Segment Open

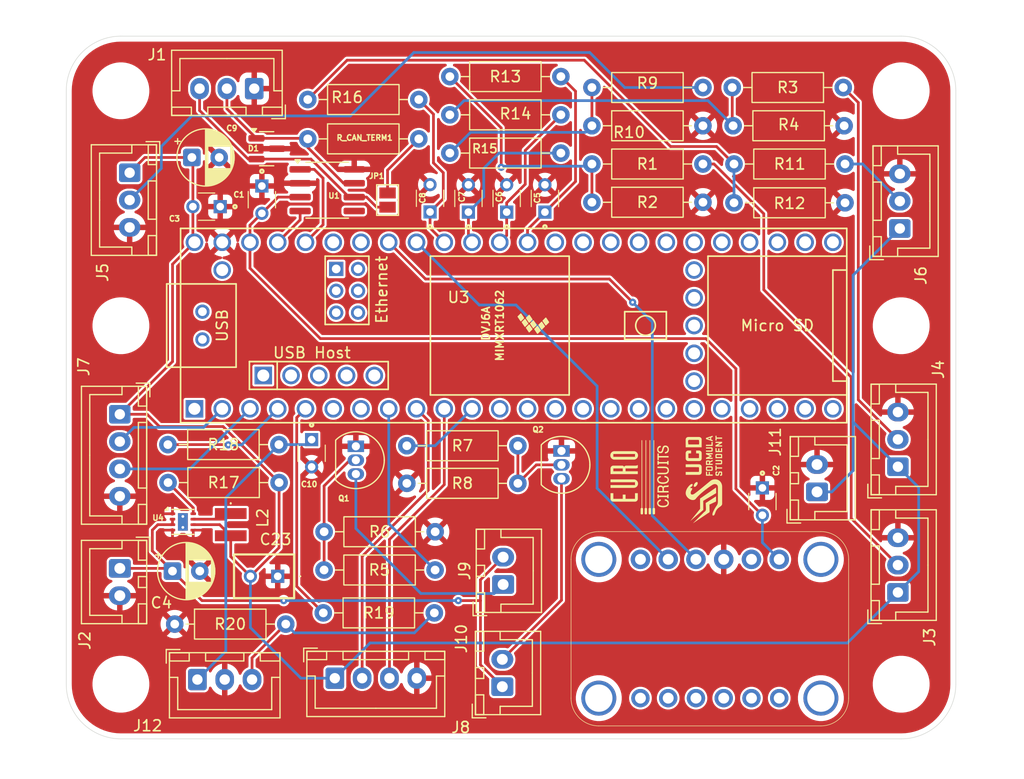
<source format=kicad_pcb>
(kicad_pcb
	(version 20241229)
	(generator "pcbnew")
	(generator_version "9.0")
	(general
		(thickness 1.6)
		(legacy_teardrops no)
	)
	(paper "A4")
	(layers
		(0 "F.Cu" signal)
		(2 "B.Cu" signal)
		(9 "F.Adhes" user "F.Adhesive")
		(11 "B.Adhes" user "B.Adhesive")
		(13 "F.Paste" user)
		(15 "B.Paste" user)
		(5 "F.SilkS" user "F.Silkscreen")
		(7 "B.SilkS" user "B.Silkscreen")
		(1 "F.Mask" user)
		(3 "B.Mask" user)
		(17 "Dwgs.User" user "User.Drawings")
		(19 "Cmts.User" user "User.Comments")
		(21 "Eco1.User" user "User.Eco1")
		(23 "Eco2.User" user "User.Eco2")
		(25 "Edge.Cuts" user)
		(27 "Margin" user)
		(31 "F.CrtYd" user "F.Courtyard")
		(29 "B.CrtYd" user "B.Courtyard")
		(35 "F.Fab" user)
		(33 "B.Fab" user)
		(39 "User.1" user)
		(41 "User.2" user)
		(43 "User.3" user)
		(45 "User.4" user)
		(47 "User.5" user)
		(49 "User.6" user)
		(51 "User.7" user)
		(53 "User.8" user)
		(55 "User.9" user)
	)
	(setup
		(stackup
			(layer "F.SilkS"
				(type "Top Silk Screen")
			)
			(layer "F.Paste"
				(type "Top Solder Paste")
			)
			(layer "F.Mask"
				(type "Top Solder Mask")
				(thickness 0.01)
			)
			(layer "F.Cu"
				(type "copper")
				(thickness 0.035)
			)
			(layer "dielectric 1"
				(type "core")
				(thickness 1.51)
				(material "FR4")
				(epsilon_r 4.5)
				(loss_tangent 0.02)
			)
			(layer "B.Cu"
				(type "copper")
				(thickness 0.035)
			)
			(layer "B.Mask"
				(type "Bottom Solder Mask")
				(thickness 0.01)
			)
			(layer "B.Paste"
				(type "Bottom Solder Paste")
			)
			(layer "B.SilkS"
				(type "Bottom Silk Screen")
			)
			(copper_finish "None")
			(dielectric_constraints no)
		)
		(pad_to_mask_clearance 0)
		(allow_soldermask_bridges_in_footprints no)
		(tenting front back)
		(pcbplotparams
			(layerselection 0x00000000_00000000_55555555_5755f5ff)
			(plot_on_all_layers_selection 0x00000000_00000000_00000000_00000000)
			(disableapertmacros no)
			(usegerberextensions no)
			(usegerberattributes yes)
			(usegerberadvancedattributes yes)
			(creategerberjobfile yes)
			(dashed_line_dash_ratio 12.000000)
			(dashed_line_gap_ratio 3.000000)
			(svgprecision 4)
			(plotframeref no)
			(mode 1)
			(useauxorigin no)
			(hpglpennumber 1)
			(hpglpenspeed 20)
			(hpglpendiameter 15.000000)
			(pdf_front_fp_property_popups yes)
			(pdf_back_fp_property_popups yes)
			(pdf_metadata yes)
			(pdf_single_document no)
			(dxfpolygonmode yes)
			(dxfimperialunits yes)
			(dxfusepcbnewfont yes)
			(psnegative no)
			(psa4output no)
			(plot_black_and_white yes)
			(sketchpadsonfab no)
			(plotpadnumbers no)
			(hidednponfab no)
			(sketchdnponfab yes)
			(crossoutdnponfab yes)
			(subtractmaskfromsilk no)
			(outputformat 1)
			(mirror no)
			(drillshape 1)
			(scaleselection 1)
			(outputdirectory "")
		)
	)
	(net 0 "")
	(net 1 "5V")
	(net 2 "CAN_GND")
	(net 3 "CANL")
	(net 4 "CANH")
	(net 5 "12V")
	(net 6 "APPS1")
	(net 7 "APPS2")
	(net 8 "Brake_Front")
	(net 9 "Brake_Rear")
	(net 10 "Nextion_TX")
	(net 11 "Nextion_RX")
	(net 12 "ESP32_RX")
	(net 13 "ESP32_TX")
	(net 14 "Net-(J9-Pin_1)")
	(net 15 "Net-(J10-Pin_2)")
	(net 16 "Net-(JP1-B)")
	(net 17 "Net-(Q1-G)")
	(net 18 "Net-(Q2-G)")
	(net 19 "Net-(R1-Pad2)")
	(net 20 "Net-(R14-Pad2)")
	(net 21 "Brake_Light_EN")
	(net 22 "RTD_Speaker_EN")
	(net 23 "Net-(R10-Pad1)")
	(net 24 "Net-(R11-Pad2)")
	(net 25 "APPS1_3.3V")
	(net 26 "APPS2_3.3V")
	(net 27 "Brake_Front_3.3V")
	(net 28 "Brake_Rear_3.3V")
	(net 29 "3.3V")
	(net 30 "CAN1_TX")
	(net 31 "CAN1_RX")
	(net 32 "unconnected-(U1-Vref-Pad5)")
	(net 33 "MPU_SCL")
	(net 34 "MPU_SDA")
	(net 35 "unconnected-(U3-35_TX8-Pad27)")
	(net 36 "unconnected-(U3-VUSB-Pad49)")
	(net 37 "unconnected-(U3-T--Pad62)")
	(net 38 "unconnected-(U3-13_SCK_LED-Pad35)")
	(net 39 "unconnected-(U3-3V3-Pad15)")
	(net 40 "unconnected-(U3-10_CS_MQSR-Pad12)")
	(net 41 "unconnected-(U3-GND-Pad58)")
	(net 42 "unconnected-(U3-GND-Pad52)")
	(net 43 "unconnected-(U3-32_OUT1B-Pad24)")
	(net 44 "unconnected-(U3-D--Pad56)")
	(net 45 "unconnected-(U3-VBAT-Pad50)")
	(net 46 "unconnected-(U3-36_CS-Pad28)")
	(net 47 "unconnected-(U3-33_MCLK2-Pad25)")
	(net 48 "unconnected-(U3-5V-Pad55)")
	(net 49 "unconnected-(U3-D+-Pad67)")
	(net 50 "unconnected-(U3-12_MISO_MQSL-Pad14)")
	(net 51 "unconnected-(U3-27_A13_SCK1-Pad19)")
	(net 52 "unconnected-(U3-ON_OFF-Pad54)")
	(net 53 "unconnected-(U3-D+-Pad57)")
	(net 54 "unconnected-(U3-21_A7_RX5_BCLK1-Pad43)")
	(net 55 "unconnected-(U3-3V3-Pad51)")
	(net 56 "unconnected-(U3-20_A6_TX5_LRCLK1-Pad42)")
	(net 57 "unconnected-(U3-GND-Pad34)")
	(net 58 "unconnected-(U3-28_RX7-Pad20)")
	(net 59 "unconnected-(U3-34_RX8-Pad26)")
	(net 60 "unconnected-(U3-37_CS-Pad29)")
	(net 61 "unconnected-(U3-R+-Pad60)")
	(net 62 "unconnected-(U3-24_A10_TX6_SCL2-Pad16)")
	(net 63 "unconnected-(U3-38_CS1_IN1-Pad30)")
	(net 64 "unconnected-(U3-5_IN2-Pad7)")
	(net 65 "unconnected-(U3-D--Pad66)")
	(net 66 "unconnected-(U3-R--Pad65)")
	(net 67 "unconnected-(U3-LED-Pad61)")
	(net 68 "unconnected-(U3-11_MOSI_CTX1-Pad13)")
	(net 69 "unconnected-(U3-29_TX7-Pad21)")
	(net 70 "unconnected-(U3-PROGRAM-Pad53)")
	(net 71 "unconnected-(U3-26_A12_MOSI1-Pad18)")
	(net 72 "unconnected-(U3-39_MISO1_OUT1A-Pad31)")
	(net 73 "unconnected-(U3-4_BCLK2-Pad6)")
	(net 74 "unconnected-(U3-31_CTX3-Pad23)")
	(net 75 "unconnected-(U3-40_A16-Pad32)")
	(net 76 "unconnected-(U3-30_CRX3-Pad22)")
	(net 77 "unconnected-(U3-T+-Pad63)")
	(net 78 "unconnected-(U3-25_A11_RX6_SDA2-Pad17)")
	(net 79 "unconnected-(U3-41_A17-Pad33)")
	(net 80 "Net-(J12-Pin_1)")
	(net 81 "unconnected-(U3-GND-Pad64)")
	(net 82 "unconnected-(U3-GND-Pad1)")
	(net 83 "unconnected-(U3-GND-Pad59)")
	(net 84 "Net-(J12-Pin_3)")
	(net 85 "Net-(U4-SW)")
	(net 86 "Net-(U4-PG)")
	(net 87 "RTD_button")
	(net 88 "Precharge_EN")
	(net 89 "unconnected-(U4-PAD-Pad9)")
	(net 90 "unconnected-(U5-3.3V-Pad2)")
	(net 91 "unconnected-(U5-INT-Pad6)")
	(net 92 "unconnected-(U5-FSYNC_IN-Pad8)")
	(net 93 "unconnected-(U5-AD0-Pad7)")
	(net 94 "unconnected-(U5-CLK_IN-Pad11)")
	(net 95 "unconnected-(U5-SCL_EXT-Pad9)")
	(net 96 "unconnected-(U5-SDA_EXT-Pad10)")
	(net 97 "unconnected-(U5-GND-Pad12)")
	(footprint "Resistor_THT:R_Axial_DIN0207_L6.3mm_D2.5mm_P10.16mm_Horizontal" (layer "F.Cu") (at 183.66 78 180))
	(footprint "Package_TO_SOT_THT:TO-92_Inline" (layer "F.Cu") (at 183.715 112.255 -90))
	(footprint "Jumper:SolderJumper-2_P1.3mm_Open_Pad1.0x1.5mm" (layer "F.Cu") (at 167.8 89.3 90))
	(footprint "Resistor_THT:R_Axial_DIN0207_L6.3mm_D2.5mm_P10.16mm_Horizontal" (layer "F.Cu") (at 199.42 82.5))
	(footprint "MountingHole:MountingHole_3.2mm_M3" (layer "F.Cu") (at 143.4 100.8))
	(footprint "Connector_JST:JST_XH_B3B-XH-A_1x03_P2.50mm_Vertical" (layer "F.Cu") (at 144.2 86.8 -90))
	(footprint "Connector_JST:JST_XH_B4B-XH-A_1x04_P2.50mm_Vertical" (layer "F.Cu") (at 143.3 108.9 -90))
	(footprint "Package_SO:SOIC-8_3.9x4.9mm_P1.27mm" (layer "F.Cu") (at 162.275 88.395))
	(footprint "Package_SON:WSON-8-1EP_2x2mm_P0.5mm_EP0.9x1.6mm_ThermalVias" (layer "F.Cu") (at 149.07 118.75))
	(footprint "teensy.pretty-master:Teensy41" (layer "F.Cu") (at 179.34 100.7816))
	(footprint "FA14_Capacitor:FA18X7R1H104KNU00" (layer "F.Cu") (at 160.85 111.2175 -90))
	(footprint "FA14_Capacitor:FA18X7R1H104KNU00" (layer "F.Cu") (at 202.1 115.6375 -90))
	(footprint "MountingHole:MountingHole_3.2mm_M3" (layer "F.Cu") (at 143.4 79.3))
	(footprint "Resistor_THT:R_Axial_DIN0207_L6.3mm_D2.5mm_P10.16mm_Horizontal" (layer "F.Cu") (at 183.66 81.5 180))
	(footprint "Resistor_THT:R_Axial_DIN0207_L6.3mm_D2.5mm_P10.16mm_Horizontal" (layer "F.Cu") (at 148.325 128.1))
	(footprint "Connector_JST:JST_XH_B2B-XH-A_1x02_P2.50mm_Vertical" (layer "F.Cu") (at 178.375 124.475 90))
	(footprint "Resistor_THT:R_Axial_DIN0207_L6.3mm_D2.5mm_P10.16mm_Horizontal" (layer "F.Cu") (at 209.5 79 180))
	(footprint "FA14_Capacitor:FA18X7R1H104KNU00" (layer "F.Cu") (at 182.2 90.4 90))
	(footprint "MountingHole:MountingHole_3.2mm_M3" (layer "F.Cu") (at 214.8 100.8))
	(footprint "FA14_Capacitor:FA18X7R1H104KNU00" (layer "F.Cu") (at 175.2 90.4 90))
	(footprint "Connector_JST:JST_XH_B3B-XH-A_1x03_P2.50mm_Vertical" (layer "F.Cu") (at 150.4 133.175))
	(footprint "Connector_JST:JST_XH_B4B-XH-A_1x04_P2.50mm_Vertical" (layer "F.Cu") (at 162.975 133.05))
	(footprint "RDEC71E:RDEC71E226K3P1H03B" (layer "F.Cu") (at 157.75 123.725 180))
	(footprint "Connector_JST:JST_XH_B2B-XH-A_1x02_P2.50mm_Vertical" (layer "F.Cu") (at 207.1 116 90))
	(footprint "XFL3012222:XFL3012222MEC" (layer "F.Cu") (at 153.45 119 -90))
	(footprint "FA14_Capacitor:FA18X7R1H104KNU00" (layer "F.Cu") (at 152.4875 89.9 180))
	(footprint "Resistor_THT:R_Axial_DIN0207_L6.3mm_D2.5mm_P10.16mm_Horizontal" (layer "F.Cu") (at 172.15 123.15 180))
	(footprint "Resistor_THT:R_Axial_DIN0207_L6.3mm_D2.5mm_P10.16mm_Horizontal" (layer "F.Cu") (at 209.66 86 180))
	(footprint "Resistor_THT:R_Axial_DIN0207_L6.3mm_D2.5mm_P10.16mm_Horizontal" (layer "F.Cu") (at 172.155 119.65 180))
	(footprint "Resistor_THT:R_Axial_DIN0207_L6.3mm_D2.5mm_P10.16mm_Horizontal" (layer "F.Cu") (at 199.5 89.55))
	(footprint "FA14_Capacitor:FA18X7R1H104KNU00"
		(layer "F.Cu")
		(uuid "78d69ecc-bd9e-441c-9b4c-a1417adf08ba")
		(at 178.7 90.4 90)
		(descr "FA18")
		(tags "Capacitor")
		(property "Reference" "C6"
			(at 1.4 -0.7 90)
			(layer "F.SilkS")
			(uuid "d83f35d6-2bd1-4b0f-a832-97e80adf734b")
			(effects
				(font
					(size 0.5 0.5)
					(thickness 0.125)
					(bold yes)
				)
			)
		)
		(property "Value" "0.1uF"
			(at 0 0 90)
			(layer "F.SilkS")
			(hide yes)
			(uuid "23df72e4-a8d4-4b46-b379-0da1e8722159")
			(effects
				(font
					(size 1.27 1.27)
					(thickness 0.254)
				)
			)
		)
		(property "Datasheet" "http://www.farnell.com/datasheets/2923220.pdf"
			(at 0 0 90)
			(layer "F.Fab")
			(hide yes)
			(uuid "e8daad60-b82e-4923-8adc-d83d6b181e88")
			(effects
				(font
					(size 1.27 1.27)
					(thickness 0.15)
				)
			)
		)
		(property "Description" "Unpolarized capacitor"
			(at 0 0 90)
			(layer "F.Fab")
			(hide yes)
			(uuid "e106b2e3-5fc6-4196-a63f-76b886256fae")
			(effects
				(font
					(size 1.27 1.27)
					(thickness 0.15)
				)
			)
		)
		(property "Sim.Device" ""
			(at 0 0 90)
			(unlocked yes)
			(layer "F.Fab")
			(hide yes)
			(uuid "4e964363-d043-48ee-83fe-ef2a2392856b")
			(effects
				(font
					(size 1 1)
					(thickness 0.15)
				)
			)
		)
		(property "Sim.Pins" ""
			(at 0 0 90)
			(unlocked yes)
			(layer "F.Fab")
			(hide yes)
			(uuid "544f29a0-4e81-4664-a223-d30cd04a7fec")
			(effects
				(font
					(size 1 1)
					(thickness 0.15)
				)
			)
		)
		(property "Sim.Type" ""
			(at 0 0 90)
			(unlocked yes)
			(layer "F.Fab")
			(hide yes)
			(uuid "0b98ea9b-4287-48c0-ad2b-0086406fcd6f")
			(effects
				(font
					(size 1 1)
					(thickness 0.15)
				)
			)
		)
		(property ki_fp_filters "C_*")
		(path "/ec595c17-af73-4479-adde-882442f890c7")
		(sheetname "/")
		(sheetfile "Breakout.kicad_sch")
		(attr through_hole)
		(fp_line
			(start 0.5 -1.25)
			(end 2 -1.25)
			(stroke
				(width 0.1)
				(type solid)
			)
			(layer "F.SilkS")
			(uuid "6f553853-4e74-423b-a058-ed6a98cd2bc4")
		)
		(fp_line
			(start 2 1.25)
			(end 0.5 1.25)
			(stroke
				(width 0.1)
				(type solid)
			)
			(layer "F.SilkS")
			(uuid "813765da-c110-4358-b462-4af770ecdfb3")
		)
		(fp_circle
			(center -1.35 0)
			(end -1.35 0.05)
			(stroke
				(width 0.2)
				(type solid)
			)
			(fill no)
			(layer "F.SilkS")
			(uuid "5c4cc5ab-6f15-4b8c-b99e
... [771169 chars truncated]
</source>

Segment Closed

Nothing except a number is needed: how many lines of the entries contain the word "Courtyard"?

2